2. Take a Rail Link coach to Woking and from there a train to Southampton. The coach leaves from the same main coach station at the airport. The coach/train service offered by Rail Link is one service, so the ticket person should be able to sell you a ticket to Southampton. The nearest rail station to campus in Southampton is Southampton Airport Parkway (small station with a long name), there are normally taxis waiting outside. There is also a bus service.

The only other rail station in Southampton is called Southampton Central, there is a bus service (and taxis) from there to the main Campus.

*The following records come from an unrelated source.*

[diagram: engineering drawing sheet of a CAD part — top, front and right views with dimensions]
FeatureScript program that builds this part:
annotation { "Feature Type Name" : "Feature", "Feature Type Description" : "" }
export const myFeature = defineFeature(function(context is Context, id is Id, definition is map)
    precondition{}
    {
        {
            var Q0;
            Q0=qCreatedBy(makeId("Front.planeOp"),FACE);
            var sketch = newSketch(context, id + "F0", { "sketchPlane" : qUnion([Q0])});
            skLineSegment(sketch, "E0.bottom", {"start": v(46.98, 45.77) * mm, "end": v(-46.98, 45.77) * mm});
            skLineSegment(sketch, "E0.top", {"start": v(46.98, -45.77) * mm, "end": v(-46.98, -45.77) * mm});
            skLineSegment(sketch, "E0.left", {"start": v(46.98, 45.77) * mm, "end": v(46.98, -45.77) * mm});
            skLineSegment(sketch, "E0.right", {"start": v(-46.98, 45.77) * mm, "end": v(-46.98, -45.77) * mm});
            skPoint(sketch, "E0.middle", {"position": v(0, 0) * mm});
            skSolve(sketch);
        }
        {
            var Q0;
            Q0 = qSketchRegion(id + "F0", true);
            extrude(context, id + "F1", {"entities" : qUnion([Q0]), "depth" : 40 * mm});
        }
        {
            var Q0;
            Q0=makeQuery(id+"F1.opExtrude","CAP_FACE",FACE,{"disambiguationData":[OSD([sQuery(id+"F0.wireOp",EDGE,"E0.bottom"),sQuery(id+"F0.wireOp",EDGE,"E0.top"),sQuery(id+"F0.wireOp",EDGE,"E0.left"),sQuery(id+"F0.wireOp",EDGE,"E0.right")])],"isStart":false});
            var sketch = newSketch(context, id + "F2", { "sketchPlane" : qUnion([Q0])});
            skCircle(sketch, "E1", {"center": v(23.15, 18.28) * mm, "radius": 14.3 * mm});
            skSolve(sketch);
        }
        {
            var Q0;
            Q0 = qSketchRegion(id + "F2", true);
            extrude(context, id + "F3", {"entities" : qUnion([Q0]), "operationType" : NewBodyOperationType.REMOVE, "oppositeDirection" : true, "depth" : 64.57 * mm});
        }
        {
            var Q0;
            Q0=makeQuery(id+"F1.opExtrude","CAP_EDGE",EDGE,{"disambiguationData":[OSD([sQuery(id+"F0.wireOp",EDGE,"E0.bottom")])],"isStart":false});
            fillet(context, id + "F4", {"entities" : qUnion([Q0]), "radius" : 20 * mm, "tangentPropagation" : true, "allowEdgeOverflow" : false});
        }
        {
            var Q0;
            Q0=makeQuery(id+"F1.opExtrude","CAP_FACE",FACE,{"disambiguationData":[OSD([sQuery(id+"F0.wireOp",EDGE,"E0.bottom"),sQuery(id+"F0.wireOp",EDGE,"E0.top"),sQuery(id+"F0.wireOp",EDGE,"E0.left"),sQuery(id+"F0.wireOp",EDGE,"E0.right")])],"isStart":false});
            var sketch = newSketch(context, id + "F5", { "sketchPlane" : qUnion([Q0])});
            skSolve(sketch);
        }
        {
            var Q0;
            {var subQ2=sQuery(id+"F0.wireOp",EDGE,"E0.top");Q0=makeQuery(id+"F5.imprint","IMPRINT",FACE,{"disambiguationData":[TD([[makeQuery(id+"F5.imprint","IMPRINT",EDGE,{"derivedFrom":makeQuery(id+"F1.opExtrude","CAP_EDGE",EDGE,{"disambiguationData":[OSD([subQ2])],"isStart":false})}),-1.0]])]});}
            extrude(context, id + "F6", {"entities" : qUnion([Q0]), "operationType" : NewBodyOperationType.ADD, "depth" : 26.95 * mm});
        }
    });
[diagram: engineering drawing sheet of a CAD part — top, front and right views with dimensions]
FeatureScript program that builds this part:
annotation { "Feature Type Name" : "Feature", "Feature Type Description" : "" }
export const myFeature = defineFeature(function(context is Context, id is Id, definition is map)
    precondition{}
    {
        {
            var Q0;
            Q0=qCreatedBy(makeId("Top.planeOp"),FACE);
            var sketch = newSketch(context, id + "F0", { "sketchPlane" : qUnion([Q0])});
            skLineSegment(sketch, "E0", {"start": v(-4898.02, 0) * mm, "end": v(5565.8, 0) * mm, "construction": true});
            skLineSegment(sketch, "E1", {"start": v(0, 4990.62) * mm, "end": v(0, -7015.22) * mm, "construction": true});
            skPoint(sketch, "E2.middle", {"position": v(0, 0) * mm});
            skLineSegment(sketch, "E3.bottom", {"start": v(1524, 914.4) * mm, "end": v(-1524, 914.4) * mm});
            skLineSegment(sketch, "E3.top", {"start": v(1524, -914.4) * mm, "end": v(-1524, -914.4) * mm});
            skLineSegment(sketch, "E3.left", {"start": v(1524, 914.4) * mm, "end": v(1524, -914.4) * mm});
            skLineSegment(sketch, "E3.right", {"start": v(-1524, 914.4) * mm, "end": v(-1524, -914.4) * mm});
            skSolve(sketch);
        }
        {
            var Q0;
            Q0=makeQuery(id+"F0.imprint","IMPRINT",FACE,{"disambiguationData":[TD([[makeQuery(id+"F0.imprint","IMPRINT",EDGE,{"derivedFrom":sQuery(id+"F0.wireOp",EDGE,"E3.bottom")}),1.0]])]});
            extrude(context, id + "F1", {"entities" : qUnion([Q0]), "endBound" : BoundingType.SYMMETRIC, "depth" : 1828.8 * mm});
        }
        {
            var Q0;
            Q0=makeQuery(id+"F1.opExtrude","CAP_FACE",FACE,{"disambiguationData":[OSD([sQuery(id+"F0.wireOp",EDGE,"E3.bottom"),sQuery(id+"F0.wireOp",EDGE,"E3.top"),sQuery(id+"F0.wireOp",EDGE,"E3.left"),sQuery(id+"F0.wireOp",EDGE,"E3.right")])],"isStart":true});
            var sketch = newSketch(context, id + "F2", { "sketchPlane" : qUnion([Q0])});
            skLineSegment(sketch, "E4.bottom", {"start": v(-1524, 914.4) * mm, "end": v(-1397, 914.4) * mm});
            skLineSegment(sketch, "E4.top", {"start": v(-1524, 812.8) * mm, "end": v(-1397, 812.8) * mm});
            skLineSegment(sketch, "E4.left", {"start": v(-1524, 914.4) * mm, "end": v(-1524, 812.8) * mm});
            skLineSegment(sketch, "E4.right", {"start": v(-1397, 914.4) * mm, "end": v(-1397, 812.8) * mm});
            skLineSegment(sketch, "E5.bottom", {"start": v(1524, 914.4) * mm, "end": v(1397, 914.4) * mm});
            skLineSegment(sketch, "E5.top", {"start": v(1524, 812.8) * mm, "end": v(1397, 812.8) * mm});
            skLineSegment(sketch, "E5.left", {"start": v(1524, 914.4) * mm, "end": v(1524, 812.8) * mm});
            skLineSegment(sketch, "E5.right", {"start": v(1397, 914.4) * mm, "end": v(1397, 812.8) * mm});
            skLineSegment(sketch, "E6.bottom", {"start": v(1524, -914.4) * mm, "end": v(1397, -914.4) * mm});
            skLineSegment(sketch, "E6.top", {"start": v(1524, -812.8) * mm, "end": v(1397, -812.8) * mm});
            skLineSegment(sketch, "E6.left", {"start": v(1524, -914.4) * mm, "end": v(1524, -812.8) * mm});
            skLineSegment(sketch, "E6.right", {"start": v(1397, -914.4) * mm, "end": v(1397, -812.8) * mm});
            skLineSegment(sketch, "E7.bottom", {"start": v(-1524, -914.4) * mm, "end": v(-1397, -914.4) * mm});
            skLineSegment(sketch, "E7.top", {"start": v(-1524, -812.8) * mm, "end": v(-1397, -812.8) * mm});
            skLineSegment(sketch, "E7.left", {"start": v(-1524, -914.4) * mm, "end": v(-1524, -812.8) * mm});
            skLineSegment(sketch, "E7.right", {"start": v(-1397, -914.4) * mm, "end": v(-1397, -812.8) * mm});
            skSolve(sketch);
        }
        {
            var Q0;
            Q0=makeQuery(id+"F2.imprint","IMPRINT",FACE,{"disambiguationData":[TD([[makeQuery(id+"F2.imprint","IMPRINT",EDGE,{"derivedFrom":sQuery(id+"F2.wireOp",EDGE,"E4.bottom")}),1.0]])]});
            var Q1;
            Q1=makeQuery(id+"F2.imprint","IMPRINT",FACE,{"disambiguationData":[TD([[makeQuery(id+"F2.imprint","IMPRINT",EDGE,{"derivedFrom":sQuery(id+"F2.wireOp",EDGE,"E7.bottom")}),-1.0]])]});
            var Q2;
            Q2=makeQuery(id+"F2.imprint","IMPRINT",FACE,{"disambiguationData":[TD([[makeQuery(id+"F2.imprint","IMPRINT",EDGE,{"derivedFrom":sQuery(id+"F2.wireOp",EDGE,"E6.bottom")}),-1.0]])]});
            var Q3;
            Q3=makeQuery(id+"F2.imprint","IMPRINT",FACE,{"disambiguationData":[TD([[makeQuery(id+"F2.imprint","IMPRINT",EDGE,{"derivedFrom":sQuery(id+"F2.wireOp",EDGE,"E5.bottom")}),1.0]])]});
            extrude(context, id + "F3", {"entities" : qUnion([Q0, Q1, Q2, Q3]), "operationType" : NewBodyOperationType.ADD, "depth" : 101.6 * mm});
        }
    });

The University is running a bus service connecting the two stations with the Highfield campus. Timetables are given here:

http://www.unilink.soton.ac.uk/timetables.html

Accommodation

The Department of Mathematics is located on the Highfield Campus of the University, and its location is shown on the following map:

http://www.soton.ac.uk/~indexes/maps/highfield.html

The Spitalfields Day

Applications of K-theory and Cohomology

30th March 2004

Lectures will take place in the Department of Mathematics, Building 54, room 4A
10.30 Coffee
11:00 am Rick Jardine (University of Western Ontario): The discrete cohomology of algebraic groups.
12:30-13:45 Lunch
14:00 Victor Snaith (University of Southampton): Algebraic K-theory and Arithmetic.
15:00 Tea
15:30 Marc Levine (Northeastern University): Motives, Mixed Motives and Motivic Cohomology.
17:00 Wine and Cheese party

Titles of talks at the workshop:

G. Banaszak: Detecting linear dependence of nontorsion points in K-groups and Mordell Weil groups via reduction maps. (joint work with W. Gajda and P. Krason)
Jacek Brodzki: Entire cyclic cohomology of Schatten classes.
I. Fesenko: Steps in analytic arithmetic geometry.
J. P. C. Greenlees: Equivariant forms of connective K-theory
Bruno Kahn: 1-motives and triangulated motives
Rob de Jeu: K2 of hyperelliptic curves and Beilinson's conjecture.
Bernhard Koeck Euler characteristics of nearly perfect complexes.
Ian Leary: The L2 cohomology of Artin groups.
I. Madsen: K-theory and the deRham-Witt complex.
K. Sato: p-adic etale Tate twists and arithmetic duality.
Burt Totaro: Torsion in cohomology and torsors for simple algebraic groups.
Al Weiss: Equivariant Iwasawa Theory.

Programme of talks:

Wed, 31st March Thu, 1 April Fri, 2 April
9.30-10.15 B. Koeck I.J. Leary A. Weiss
10.45-11.45 I. Madsen I. Fesenko A. Vishik
12.00-13.00 B. Kahn G. Banaszak D. Burns
14.30-15.30 B. Totaro R. de Jeu J. Brodzki
16.00-17.00 J. P. Greenlees K. Sato

Conference dinner

There will be a conference dinner at 19.45 on Wednesday, 31st March, at the POSH Indian Restaurant, 1 Queensway, Southampton, tel: 8022 6388.

Theatre opportunity

From 31st March until 3rd April, the critically acclaimed Scottish Babel Theatre Company presents Ibsen's A Doll's House at the Nuffield Theatre which is on the University of Southampton campus a stone's throw from the Mathematics Building.